PASSAGE:
════════════════════
At Swift’s orthopedic Urgent Clinic, casting and splinting techniques are used to immobilize injuries to your bones and/or soft tissue, to allow them to heal. Casts and splints can provide comfort to patients as the immobilization will often reduce pain, swelling and muscle spasm.
Why is a splint used before a cast?
Splints are commonly used initially for treatment regarding a “fresh” injury. This is because a splint is essentially a “half cast” and will be able to expand and retract with the level of swelling present from the injury. As swelling subsides your splint will be replaced by a cast.
About your cast
Over the first 48-72 hours your cast may feel tight due to swelling from your injury. Because of this it is extremely important to do everything you can to reduce swelling.
To reduce swelling the following techniques should be used:
- Elevation: get your injury above the level of your heart to allow any fluid and/or blood to drain back to the heart and away from the injury site.
- Exercise: gently flex and extend fingers and/or toes to prevent them from becoming stiff in the cast/splint.
- Ice: you can apply ice just above the level of your cast/splint (not directly to skin) to cool blood and fluid as it enters the cast.
════════════════════
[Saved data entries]
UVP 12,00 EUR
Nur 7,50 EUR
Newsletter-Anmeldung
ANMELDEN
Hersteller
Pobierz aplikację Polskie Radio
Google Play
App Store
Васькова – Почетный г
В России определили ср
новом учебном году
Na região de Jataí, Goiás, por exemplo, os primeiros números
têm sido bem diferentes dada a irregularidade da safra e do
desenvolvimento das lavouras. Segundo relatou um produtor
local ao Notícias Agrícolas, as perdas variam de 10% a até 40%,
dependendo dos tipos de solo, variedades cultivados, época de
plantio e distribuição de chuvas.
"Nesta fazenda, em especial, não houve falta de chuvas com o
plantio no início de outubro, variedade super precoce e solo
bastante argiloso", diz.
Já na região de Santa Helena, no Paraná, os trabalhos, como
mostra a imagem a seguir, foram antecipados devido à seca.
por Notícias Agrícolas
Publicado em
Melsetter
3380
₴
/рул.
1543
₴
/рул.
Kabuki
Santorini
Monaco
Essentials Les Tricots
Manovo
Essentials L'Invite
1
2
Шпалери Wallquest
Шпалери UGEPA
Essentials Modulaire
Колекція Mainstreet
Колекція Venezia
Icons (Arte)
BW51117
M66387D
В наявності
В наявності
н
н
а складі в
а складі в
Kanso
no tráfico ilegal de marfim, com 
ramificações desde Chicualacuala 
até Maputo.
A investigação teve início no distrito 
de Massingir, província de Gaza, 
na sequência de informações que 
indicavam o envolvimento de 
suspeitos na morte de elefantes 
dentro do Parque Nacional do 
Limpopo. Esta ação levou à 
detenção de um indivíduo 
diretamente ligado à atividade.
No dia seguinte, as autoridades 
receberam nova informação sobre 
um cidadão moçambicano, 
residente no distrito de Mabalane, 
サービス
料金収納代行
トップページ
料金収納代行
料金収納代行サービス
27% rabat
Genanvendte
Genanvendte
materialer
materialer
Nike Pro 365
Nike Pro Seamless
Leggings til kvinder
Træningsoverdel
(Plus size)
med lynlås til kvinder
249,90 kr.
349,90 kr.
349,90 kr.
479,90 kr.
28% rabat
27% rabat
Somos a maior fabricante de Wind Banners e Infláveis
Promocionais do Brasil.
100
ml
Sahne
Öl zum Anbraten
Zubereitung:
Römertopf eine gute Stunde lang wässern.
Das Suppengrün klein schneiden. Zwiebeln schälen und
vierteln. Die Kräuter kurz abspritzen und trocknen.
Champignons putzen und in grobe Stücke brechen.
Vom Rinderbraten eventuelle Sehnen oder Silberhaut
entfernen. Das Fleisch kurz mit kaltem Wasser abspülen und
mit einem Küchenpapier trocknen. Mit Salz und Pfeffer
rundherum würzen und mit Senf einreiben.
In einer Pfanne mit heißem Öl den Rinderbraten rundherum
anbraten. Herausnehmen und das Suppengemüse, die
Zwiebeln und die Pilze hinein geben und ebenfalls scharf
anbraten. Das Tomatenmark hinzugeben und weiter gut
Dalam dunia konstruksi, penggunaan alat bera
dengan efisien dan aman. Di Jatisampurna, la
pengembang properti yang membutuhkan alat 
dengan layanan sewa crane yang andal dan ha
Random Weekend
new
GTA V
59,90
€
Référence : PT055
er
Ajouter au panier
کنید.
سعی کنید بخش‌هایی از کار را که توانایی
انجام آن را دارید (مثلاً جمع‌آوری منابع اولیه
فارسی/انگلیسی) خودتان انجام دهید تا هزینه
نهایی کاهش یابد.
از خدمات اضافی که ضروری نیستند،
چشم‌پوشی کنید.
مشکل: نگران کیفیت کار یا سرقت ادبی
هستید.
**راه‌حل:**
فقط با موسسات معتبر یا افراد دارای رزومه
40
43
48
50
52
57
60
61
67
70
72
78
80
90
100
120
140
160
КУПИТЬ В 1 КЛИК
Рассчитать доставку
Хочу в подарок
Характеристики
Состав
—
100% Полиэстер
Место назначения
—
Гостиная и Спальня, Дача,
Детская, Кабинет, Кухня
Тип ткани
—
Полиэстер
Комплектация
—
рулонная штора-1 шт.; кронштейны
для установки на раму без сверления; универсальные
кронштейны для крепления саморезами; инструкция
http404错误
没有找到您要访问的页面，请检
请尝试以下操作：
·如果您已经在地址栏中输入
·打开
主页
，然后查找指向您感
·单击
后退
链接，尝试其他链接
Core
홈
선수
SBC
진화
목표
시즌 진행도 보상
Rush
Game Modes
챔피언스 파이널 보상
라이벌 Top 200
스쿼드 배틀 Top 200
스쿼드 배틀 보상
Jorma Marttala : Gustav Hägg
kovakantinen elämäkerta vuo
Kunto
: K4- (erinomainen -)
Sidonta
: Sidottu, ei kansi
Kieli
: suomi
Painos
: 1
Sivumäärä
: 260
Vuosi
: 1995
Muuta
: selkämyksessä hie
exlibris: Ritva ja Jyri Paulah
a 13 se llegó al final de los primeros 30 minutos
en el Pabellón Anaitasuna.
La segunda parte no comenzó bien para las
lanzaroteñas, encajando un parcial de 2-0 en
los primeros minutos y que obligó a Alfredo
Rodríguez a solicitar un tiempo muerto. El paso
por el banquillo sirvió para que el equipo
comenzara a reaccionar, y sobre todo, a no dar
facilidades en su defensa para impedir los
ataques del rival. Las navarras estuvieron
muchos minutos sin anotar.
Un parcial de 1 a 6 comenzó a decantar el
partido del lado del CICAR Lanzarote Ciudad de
════════════════════
WHAT TO DO:
Proceed with the text on cast and splint care from the point where it stops. The entries are not needed for this.

RESULT BELOW:
Caring for your cast
- Keep your cast/splint dry: Casts/splints are NOT waterproof! Moisture threatens the integrity of your cast or splint and can also greatly increase your chances of getting a skin infection while your injury heals. Plastic bags and/or cast cover bag should be used to keep your cast/splint dry. If your cast/splint becomes saturated and you are unable to dry it out, return to the clinic to have it inspected.
- Do NOT put anything into or down your cast/splint: Avoid dirt and sand as they will cause skin irritation if they get inside the cast. Never place any powders, lotions, or deodorants into your cast, as it will turn to a paste inside the cast and cause skin irritation which may lead to infection.
- Do NOT trim, modify, or remove your cast/splint: Do not trim/break off edges/pieces of your cast/splint. Do not pull padding out of the cast/splint. Under no circumstance should you remove your own cast/splint, as you can worsen your current injury or cause new injuries. We have trained professionals to remove the cast for you. If our office is not open, refer to the closest ER.
- Itching: Do not stick hangers or any other objects into your cast/splint to itch. If you damage/break the skin itching or scratching, you will greatly increase your likelihood of getting a skin infection. Instead try a blow dryer on a cool setting or a vacuum to pull air through the cast.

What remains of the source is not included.